Dee · April 11, 2019, 2:57am

Could we learn the parameters in the step such as in a meta learning scenario?

sgugger · April 11, 2019, 2:58am

Yes of course they use heavy machinery, but being able to scale and using a 64k batch size is quite an achievement.

sgugger · April 11, 2019, 2:59am

Not really as they don’t appear in the loss, so we don’t have gradients for them.

drscotthawley · April 11, 2019, 2:59am

Why not define “self.grad_params=” during an __init__() once, when the Optimizer is first constructed?

sgugger · April 11, 2019, 3:00am

It’s exactly the same to define it as a computed property, I think.

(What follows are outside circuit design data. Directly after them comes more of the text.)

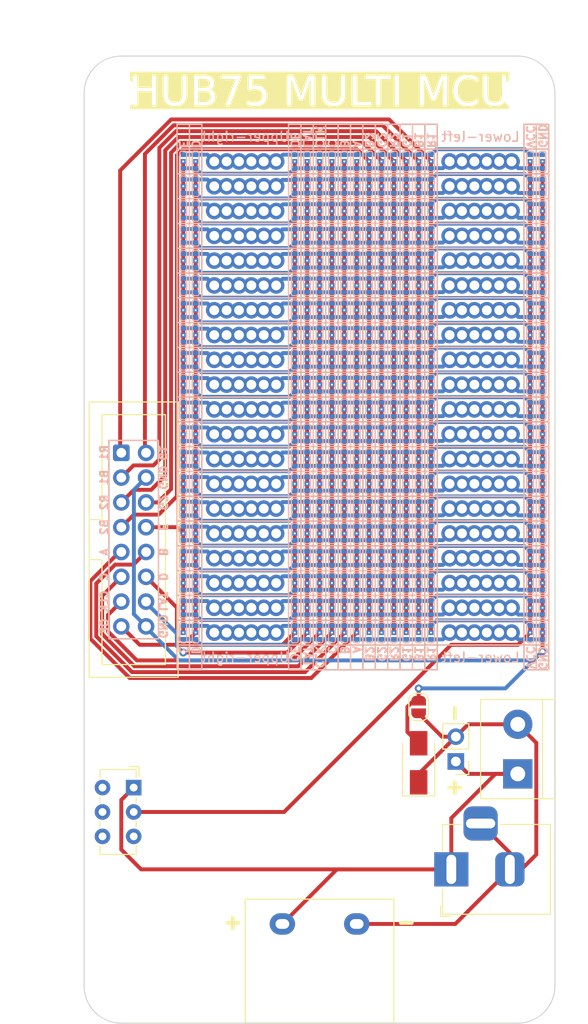
<source format=kicad_pcb>
(kicad_pcb (version 20221018) (generator pcbnew)

  (general
    (thickness 1.6)
  )

  (paper "A4")
  (layers
    (0 "F.Cu" signal)
    (31 "B.Cu" signal)
    (32 "B.Adhes" user "B.Adhesive")
    (33 "F.Adhes" user "F.Adhesive")
    (34 "B.Paste" user)
    (35 "F.Paste" user)
    (36 "B.SilkS" user "B.Silkscreen")
    (37 "F.SilkS" user "F.Silkscreen")
    (38 "B.Mask" user)
    (39 "F.Mask" user)
    (40 "Dwgs.User" user "User.Drawings")
    (41 "Cmts.User" user "User.Comments")
    (42 "Eco1.User" user "User.Eco1")
    (43 "Eco2.User" user "User.Eco2")
    (44 "Edge.Cuts" user)
    (45 "Margin" user)
    (46 "B.CrtYd" user "B.Courtyard")
    (47 "F.CrtYd" user "F.Courtyard")
    (48 "B.Fab" user)
    (49 "F.Fab" user)
    (50 "User.1" user)
    (51 "User.2" user)
    (52 "User.3" user)
    (53 "User.4" user)
    (54 "User.5" user)
    (55 "User.6" user)
    (56 "User.7" user)
    (57 "User.8" user)
    (58 "User.9" user)
  )

  (setup
    (stackup
      (layer "F.SilkS" (type "Top Silk Screen"))
      (layer "F.Paste" (type "Top Solder Paste"))
      (layer "F.Mask" (type "Top Solder Mask") (thickness 0.01))
      (layer "F.Cu" (type "copper") (thickness 0.035))
      (layer "dielectric 1" (type "core") (thickness 1.51) (material "FR4") (epsilon_r 4.5) (loss_tangent 0.02))
      (layer "B.Cu" (type "copper") (thickness 0.035))
      (layer "B.Mask" (type "Bottom Solder Mask") (thickness 0.01))
      (layer "B.Paste" (type "Bottom Solder Paste"))
      (layer "B.SilkS" (type "Bottom Silk Screen"))
      (copper_finish "None")
      (dielectric_constraints no)
    )
    (pad_to_mask_clearance 0)
    (pcbplotparams
      (layerselection 0x00010fc_ffffffff)
      (plot_on_all_layers_selection 0x0000000_00000000)
      (disableapertmacros false)
      (usegerberextensions false)
      (usegerberattributes true)
      (usegerberadvancedattributes true)
      (creategerberjobfile true)
      (dashed_line_dash_ratio 12.000000)
      (dashed_line_gap_ratio 3.000000)
      (svgprecision 4)
      (plotframeref false)
      (viasonmask false)
      (mode 1)
      (useauxorigin false)
      (hpglpennumber 1)
      (hpglpenspeed 20)
      (hpglpendiameter 15.000000)
      (dxfpolygonmode true)
      (dxfimperialunits true)
      (dxfusepcbnewfont true)
      (psnegative false)
      (psa4output false)
      (plotreference true)
      (plotvalue true)
      (plotinvisibletext false)
      (sketchpadsonfab false)
      (subtractmaskfromsilk false)
      (outputformat 1)
      (mirror false)
      (drillshape 1)
      (scaleselection 1)
      (outputdirectory "")
    )
  )

  (net 0 "")
  (net 1 "Net-(D1-K)")
  (net 2 "GND")
  (net 3 "Pin_1")
  (net 4 "Pin_2")
  (net 5 "Pin_3")
  (net 6 "Pin_4")
  (net 7 "Pin_5")
  (net 8 "Pin_6")
  (net 9 "Pin_7")
  (net 10 "Pin_8")
  (net 11 "Pin_9")
  (net 12 "Pin_10")
  (net 13 "Pin_11")
  (net 14 "Pin_12")
  (net 15 "Pin_13")
  (net 16 "Pin_14")
  (net 17 "Pin_15")
  (net 18 "Pin_16")
  (net 19 "Pin_17")
  (net 20 "Pin_18")
  (net 21 "Pin_19")
  (net 22 "Pin_20")
  (net 23 "Pin_40")
  (net 24 "Pin_39")
  (net 25 "Pin_38")
  (net 26 "Pin_37")
  (net 27 "Pin_36")
  (net 28 "Pin_35")
  (net 29 "Pin_34")
  (net 30 "Pin_33")
  (net 31 "Pin_32")
  (net 32 "Pin_31")
  (net 33 "Pin_30")
  (net 34 "Pin_29")
  (net 35 "Pin_28")
  (net 36 "Pin_27")
  (net 37 "Pin_26")
  (net 38 "Pin_25")
  (net 39 "Pin_24")
  (net 40 "Pin_23")
  (net 41 "Pin_22")
  (net 42 "Pin_21")
  (net 43 "Net-(J13-Pin_1)")
  (net 44 "VCC")
  (net 45 "/IDC01 (R1)")
  (net 46 "/IDC02 (G1)")
  (net 47 "/IDC03 (B1)")
  (net 48 "/IDC05 (R2)")
  (net 49 "/IDC06 (G2)")
  (net 50 "/IDC07 (B2)")
  (net 51 "/IDC08 (E)")
  (net 52 "/IDC09 (A)")
  (net 53 "/IDC10 (B)")
  (net 54 "/IDC11 (C)")
  (net 55 "/IDC12 (D)")
  (net 56 "/IDC13 (CLK)")
  (net 57 "/IDC14 (LAT)")
  (net 58 "/IDC15 (OE)")

  (footprint "Connector_PinHeader_2.54mm:PinHeader_1x02_P2.54mm_Vertical" (layer "F.Cu") (at 114.3 97.6575 180))

  (footprint "Custom:PinHeader_1x20_P2.54mm_Vertical_No_Silk" (layer "F.Cu") (at 94.615 36.195))

  (footprint "Connector_IDC:IDC-Header_2x08_P2.54mm_Vertical" (layer "F.Cu") (at 80.01 66.04))

  (footprint "Custom:PinHeader_1x20_P2.54mm_Vertical_No_Silk" (layer "F.Cu") (at 93.345 36.195))

  (footprint "Custom:PinHeader_1x20_P2.54mm_Vertical_No_Silk" (layer "F.Cu") (at 95.885 36.195))

  (footprint "Custom:PinHeader_1x20_P2.54mm_Vertical_No_Silk" (layer "F.Cu") (at 120.015 36.195))

  (footprint "Custom:PinHeader_1x20_P2.54mm_Vertical_No_Silk" (layer "F.Cu") (at 116.205 36.195))

  (footprint "MountingHole:MountingHole_3.2mm_M3" (layer "F.Cu") (at 120.65 29.21))

  (footprint "Connector_BarrelJack:BarrelJack_Horizontal" (layer "F.Cu") (at 113.84 108.7075 180))

  (footprint "Custom:PinHeader_1x20_P2.54mm_Vertical_No_Silk" (layer "F.Cu") (at 92.075 36.195))

  (footprint "Diode_SMD:D_SMA" (layer "F.Cu") (at 110.49 97.79 90))

  (footprint "Custom:PinHeader_1x20_P2.54mm_Vertical_No_Silk" (layer "F.Cu") (at 90.805 36.195))

  (footprint "Custom:PinHeader_1x20_P2.54mm_Vertical_No_Silk" (layer "F.Cu") (at 113.665 36.195))

  (footprint "Custom:PinHeader_1x20_P2.54mm_Vertical_No_Silk" (layer "F.Cu") (at 89.535 36.195))

  (footprint "Custom:PinHeader_1x20_P2.54mm_Vertical_No_Silk" (layer "F.Cu") (at 117.475 36.195))

  (footprint "Custom:PinHeader_1x20_P2.54mm_Vertical_No_Silk" (layer "F.Cu") (at 114.935 36.195))

  (footprint "Jumper:SolderJumper-2_P1.3mm_Open_RoundedPad1.0x1.5mm" (layer "F.Cu") (at 110.49 92.075 90))

  (footprint "MountingHole:MountingHole_3.2mm_M3" (layer "F.Cu") (at 80.01 29.21))

  (footprint "Custom:PinHeader_1x20_P2.54mm_Vertical_No_Silk" (layer "F.Cu") (at 118.745 36.195))

  (footprint "Custom:Barrier_Block" (layer "F.Cu") (at 96.52 114.3))

  (footprint "Button_Switch_THT:SW_E-Switch_EG1271_SPDT" (layer "F.Cu") (at 81.28 100.33 -90))

  (footprint "MountingHole:MountingHole_3.2mm_M3" (layer "F.Cu") (at 80.01 120.65))

  (footprint "MountingHole:MountingHole_3.2mm_M3" (layer "F.Cu") (at 120.65 120.65))

  (footprint "TerminalBlock:TerminalBlock_bornier-2_P5.08mm" (layer "F.Cu") (at 120.65 98.9275 90))

  (footprint "Custom:SolderJumper-mini-3" (layer "B.Cu") (at 111.76 79.375 -90))

  (footprint "Custom:SolderJumper-mini-3" (layer "B.Cu") (at 121.92 43.815 -90))

  (footprint "Custom:SolderJumper-mini-3" (layer "B.Cu") (at 109.22 71.755 -90))

  (footprint "Custom:SolderJumper-mini-3" (layer "B.Cu") (at 100.33 84.455 -90))

  (footprint "Custom:SolderJumper-mini-3" (layer "B.Cu") (at 110.49 74.295 -90))

  (footprint "Custom:SolderJumper-mini-3" (layer "B.Cu") (at 110.49 81.915 -90))

  (footprint "Custom:SolderJumper-mini-3" (layer "B.Cu") (at 105.41 48.895 -90))

  (footprint "Custom:SolderJumper-mini-3" (layer "B.Cu") (at 110.49 64.135 -90))

  (footprint "Custom:SolderJumper-mini-3" (layer "B.Cu") (at 123.19 46.355 -90))

  (footprint "Custom:SolderJumper-mini-3" (layer "B.Cu") (at 111.76 71.755 -90))

  (footprint "Custom:SolderJumper-mini-3" (layer "B.Cu") (at 105.41 51.435 -90))

  (footprint "Custom:SolderJumper-mini-3" (layer "B.Cu") (at 86.36 56.515 -90))

  (footprint "Custom:SolderJumper-mini-3" (layer "B.Cu") (at 105.41 76.835 -90))

  (footprint "Custom:SolderJumper-mini-3" (layer "B.Cu") (at 86.36 41.275 -90))

  (footprint "Custom:SolderJumper-mini-3" (layer "B.Cu") (at 110.49 48.895 -90))

  (footprint "Custom:SolderJumper-mini-3" (layer "B.Cu") (at 87.63 66.675 -90))

  (footprint "Custom:SolderJumper-mini-3" (layer "B.Cu") (at 87.63 41.275 -90))

  (footprint "Custom:SolderJumper-mini-3" (layer "B.Cu")
    (tstamp 0d4e5aa3-7954-4972-8b88-6d53bcd2b39e)
    (at 123.19 59.055 -90)
    (descr "SMD Solder 3-pad Jumper, 1x1.5mm rounded Pads, 0.3mm gap, open")
    (tags "solder jumper open")
    (property "Sheetfile" "pin_jimpers.kicad_sch")
    (property "Sheetname" "Ground Pin Jumpers")
    (property "ki_description" "Solder Jumper, 3-pole, open")
    (property "ki_keywords" "Solder Jumper SPDT")
    (path "/f766ca3a-9b44-4789-813a-991003ebae11/3f6aef96-0eaa-41ba-8cdc-980ccad64d42")
    (fp_text reference "JP11" (at 0 1.5 90) (layer "B.SilkS") hide
        (effects (font (size 1 1) (thickness 0.15)) (justify mirror))
      (tstamp 8006fd26-1117-4f7f-9268-0161e88d92ae)
    )
    (fp_text value "SolderJumper_3_Open" (at 0 -1.249999 90) (layer "B.Fab") hide
        (effects (font (size 1 1) (thickness 0.15)) (justify mirror))
      (tstamp 4a0f977c-9cf5-4143-9e29-2b0258520289)
    )
    (fp_line (start -1.05 -0.15) (end -1.05 0.15)
      (stroke (width 0.12) (type solid)) (layer "B.SilkS") (tstamp adf376f2-8791-47c0-939b-7ac1649acae0))
    (fp_line (start -0.85 0.35) (end 0.85 0.35)
      (stroke (width 0.12) (type solid)) (layer "B.SilkS") (tstamp b5eea5e1-5b62-4c77-89f8-0aa73044df9c))
    (fp_line (start 0.85 -0.35) (end -0.85 -0.35)
      (stroke (width 0.12) (type solid)) (layer "B.SilkS") (tstamp 39968b50-bbe8-43e6-b414-72cb7c7d64c4))
    (fp_line (start 1.05 0.15) (end 1.05 -0.15)
      (stroke (width 0.12) (type solid)) (layer "B.SilkS") (tstamp bad606aa-c8a2-407b-850d-18b29249e253))
    (fp_arc (start -1.05 -0.15) (mid -0.991421 -0.291421) (end -0.85 -0.35)
      (stroke (width 0.12) (type solid)) (layer "B.SilkS") (tstamp 45c3cf48-1bf3-486b-93f9-ad49e2bc572e))
    (fp_arc (start -0.85 0.35) (mid -0.991421 0.291421) (end -1.05 0.15)
      (stroke (width 0.12) (type solid)) (layer "B.SilkS") (tstamp f4025b41-5e6e-4a43-86fb-7348f908c933))
    (fp_arc (start 0.85 -0.35) (mid 0.991421 -0.291421) (end 1.05 -0.15)
      (stroke (width 0.12) (type solid)) (layer "B.SilkS") (tstamp 3b129d2c-92b6-4ec0-86bb-ae38dd24f148))
    (fp_arc (start 1.05 0.15) (mid 0.991421 0.291421) (end 0.85 0.35)
      (stroke (width 0.12) (type solid)) (layer "B.SilkS") (tstamp 2a580f56-6259-4e69-85d4-d20306d7d06b))
    (fp_rect (start -0.65 0.25) (end 0.65 -0.25)
      (stroke (width 0) (type solid)) (fill solid) (layer "B.Mask") (tstamp c918d24e-c1bf-4f15-b51c-21d57d6c38ec))
    (fp_line (start -1.2 0.5) (end -1.2 -0.5)
      (stroke (width 0.05) (type solid)) (layer "B.CrtYd") (tstamp 9ab7bdcd-9f39-47c1-a007-283a2f03d075))
    (fp_line (start -1.2 0.5) (end 1.2 0.5)
      (stroke (width 0.05) (type solid)) (layer "B.CrtYd") (tstamp bbcc1e5f-0f17-49e1-b1f7-f36e29588fc9))
    (fp_line (start 1.2 -0.5) (end -1.2 -0.5)
      (stroke (width 0.05) (type solid)) (layer "B.CrtYd") (tstamp a473dcc8-7570-4ff0-97cf-dde0ac0eb7e6))
    (fp_line (start 1.2 -0.5) (end 1.2 0.5)
      (stroke (width 0.05) (type solid)) (layer "B.CrtYd") (tstamp 976ab932-1fbb-4feb-a686-ab3b22157cc2))
    (pad "1" smd roundrect (at -0.7 0 270) (size 0
... [1306978 chars truncated]
</source>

firetix · April 11, 2019, 3:01am

I think jemery meant to say ._add is in place .add for pytorch

drscotthawley · April 11, 2019, 3:02am

Really? Seems like he is rebuilding the list of grad_parameters every time he wants to refer to them.

mediocrates · April 11, 2019, 3:03am

The reason why you might generally want to do that is in case for whatever reason self.param_groups or self.hypers changes after calling __init__. Properties (or in this case, a zero-argument method) keep attributes that should be consistent with each other consistent with each other.

sgugger · April 11, 2019, 3:04am

Yes, but it doesn’t take time to do so. For a super deep model, you may have 300 parameters (we count the different tensors).

neuradai · April 11, 2019, 3:08am

bholmer · April 11, 2019, 3:08am

shouldn’t the momentum be 0.9prev + 0.1new_grad? The equation looks like 0.9*prev + new_grad.

sgugger · April 11, 2019, 3:10am

And we made that mistake a lot of time, but basic momentum doesn’t have the 0.1.

devforfu · April 11, 2019, 3:12am

The journey to the deep knowledge seems to be pretty hard
One more reason to have a critical mind and ask questions.

harikrishnanrajeev · April 11, 2019, 3:13am

pretty hard to explain people , who evaluate and approve models before moving to production

bholmer · April 11, 2019, 3:13am

OK, but then you don’t keep the gradient normalized - wouldn’t it keep growing?

Kaspar · April 11, 2019, 3:14am

emphasizes the importance of getting the foundations right

cstorm125 · April 11, 2019, 3:14am

but wouldn’t that make the momentum grows out of control since we are essentially doubling it every time? 0.9 * old_mom + 1.0 * new_mom as opposed to 0.9 * old_mom + 0.1 * new_mom

rachel · April 11, 2019, 3:15am

Jeremy is answering this now.

sgugger · April 11, 2019, 3:15am

That’s what Jeremy is showing. But unless you have dampening, momentum doesn’t have the 0.1. Check the PyTorch source code

sgugger · April 11, 2019, 3:16am

You’re not doubling it since your old contributions have 0.9**i after i iterations, and that get to 0 pretty quickly.